Ironman. Macht's noch einmal, Jungs!

Hier im Norden von Deutschland schlug im letzten Jahr die Nachricht vom Ironman-Rennen in Hamburg ein wie eine Bombe. Die Langstrecke in der Hafenmetropole lockte Rookies an. Und alte Hasen. 

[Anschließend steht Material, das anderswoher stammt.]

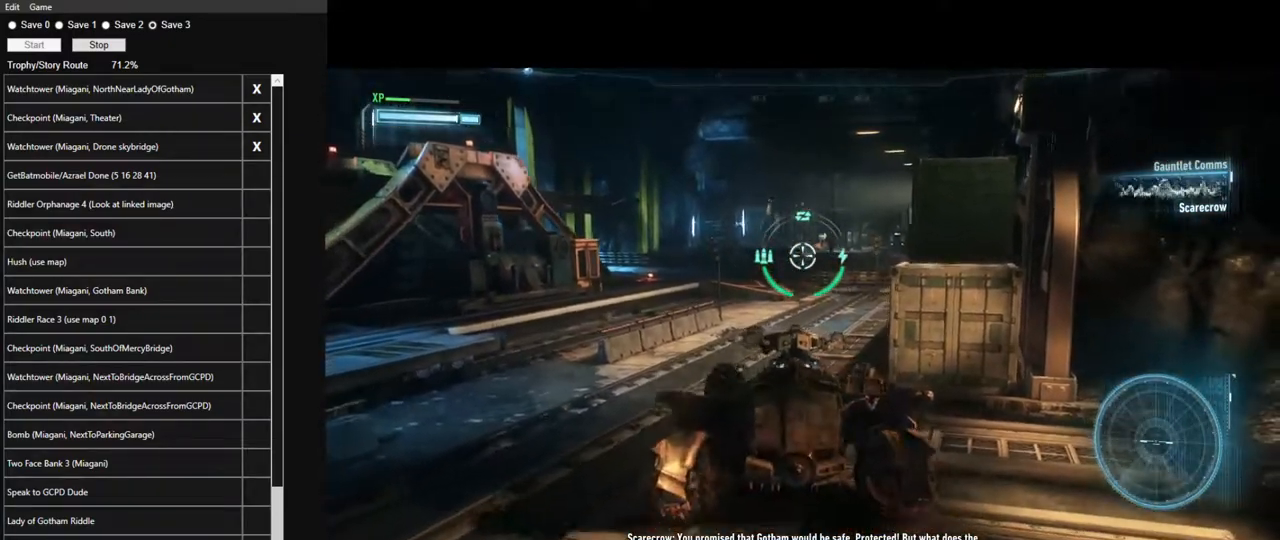
{"keys": [], "mouse": ["right"], "events": [[133, "w", "up"]]}
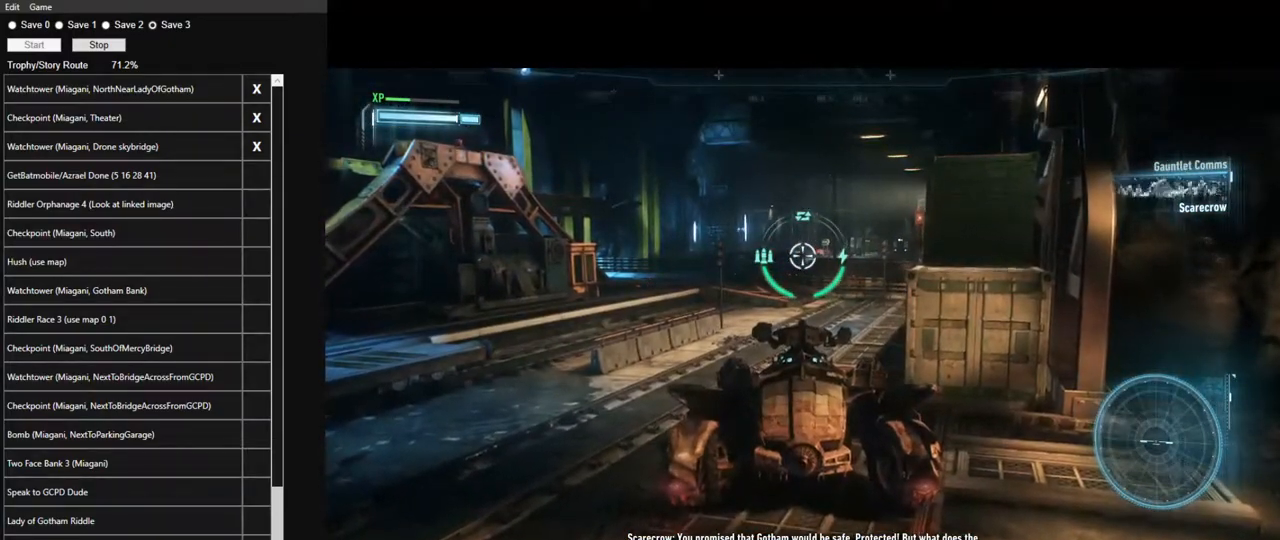
{"keys": ["w"], "mouse": [], "events": [[300, "mouse_right", "up"], [300, "w", "down"]]}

Zwei meiner Freunde, die ich ohne Weiteres in den verdienten Triathlon-Ruhestand entlassen hätte, wenn sie denn darum gebeten hätten, hatten sich unabhängig voneinander angemeldet. 20 Jahre nach ihren ganz großen Zeiten.

 

Warum tun die das? Beide über 40. Beide gestandene Eisenmänner. Beide Vollblutleistungssportler, die wirklich wissen, wie es geht. Respektspersonen in ihren Vereinen. Mit Talent, Fleiß und Härte verdient. Ich dachte: Wollen die das Rad der Zeit zurückdrehen? Macht’s nicht wie Klitschko, Jungs. Tretet vorher ab. Aber nein, die sind einfach nur verrückt. Triathleten halt.

 

Der eine hat sehr früh eine Bestzeit von 9:11 Stunden aufgestellt (und ist den Lesern dieser Zeitschrift gut bekannt). In den letzten Jahren sportlich kürzer getreten, brannte er nun wie eine Fackel für den Ironman in Hamburg. Der andere (Stammplatz auf Schwimmbahn 1 bei Hannover 96) brennt seit 20 Jahren wie ein Haufen Magnesium und hat eine Bestzeit von 9:37 Stunden.

 

Die Vorbereitung des Erstgenannten war in einem Blog zu verfolgen. Fahrrad wie Frodo, aerodynamisch optimiert, Trainingspläne mit mehr Intervallen als in seiner gesamten Laufbahn zuvor. Dazu: Konzentratnahrung und Gummibärchen. Ich war erstaunt und hatte kurze Zeit Angst, dass der noch schneller wird als vor 20 Jahren. Der andere: Veränderungsverweigerer. Radposition wie vor 20 Jahren. Trainingsgewohnheiten wie vor 20 Jahren. Laktatnehmerqualitäten auch wie vor 20 Jahren. Ach ja: Nahrungsergänzung fand höchstens in Form von Rotwein und gutem Käse statt. Geht das noch so im Jahre 2017? Ich hatte kurz Angst, dass er mit einem 26“-Rad und kurzer Badehose an der Alster aufläuft.

 

Bei meiner etwas einsamen Radausfahrt am Tag des Rennens war ich gedanklich bei den beiden alten Hasen. Ich fragte ich mich plötzlich, wer wohl – gemessen an den alten Bestzeiten – das Rennen machen würde. Hightech gegen good old times. So fühlte sich das für mich an, was die beiden gerade an der Alster veranstalteten.

 

Ich kam heim und sah die Ergebnisse auf meinem Laptop: Die beiden haben gekämpft wie die Großen, so viel war klar. Aber was kam heraus? Alte Bestzeit plus 29 Minuten beim ersten. Alte Bestzeit plus 27 Minuten beim zweiten. Da musste ich schon schmunzeln. Wenngleich der Optimierungsverweigerer in den Jahren zuvor wohl mehr trainiert hatte, waren die Ergebnisse erstaunlich ähnlich.

 

Es geht also. Notfalls auch mit den alten Methoden. Dann könnte man ja. Aber das ist ja nur die halbe Geschichte. Denn man muss nicht nur trainieren, sondern auch kämpfen und beißen wie früher. Und ich muss feststellen, dass ich nicht sicher bin, ob ich das nochmal so könnte. Ehrlich gesagt habe ich manchmal Angst, dass nicht. Frank, Robin: Chapeau!

 

Ihr Dr. Matthias Marquardt

 

MEIN TIPP:

Wer im Triathlon schon einmal alles gegeben hat, scheut sich oft, den alten Zeiten hinterher zu rennen. Wer es doch tut und sich stellt, hat unseren  Respekt verdient!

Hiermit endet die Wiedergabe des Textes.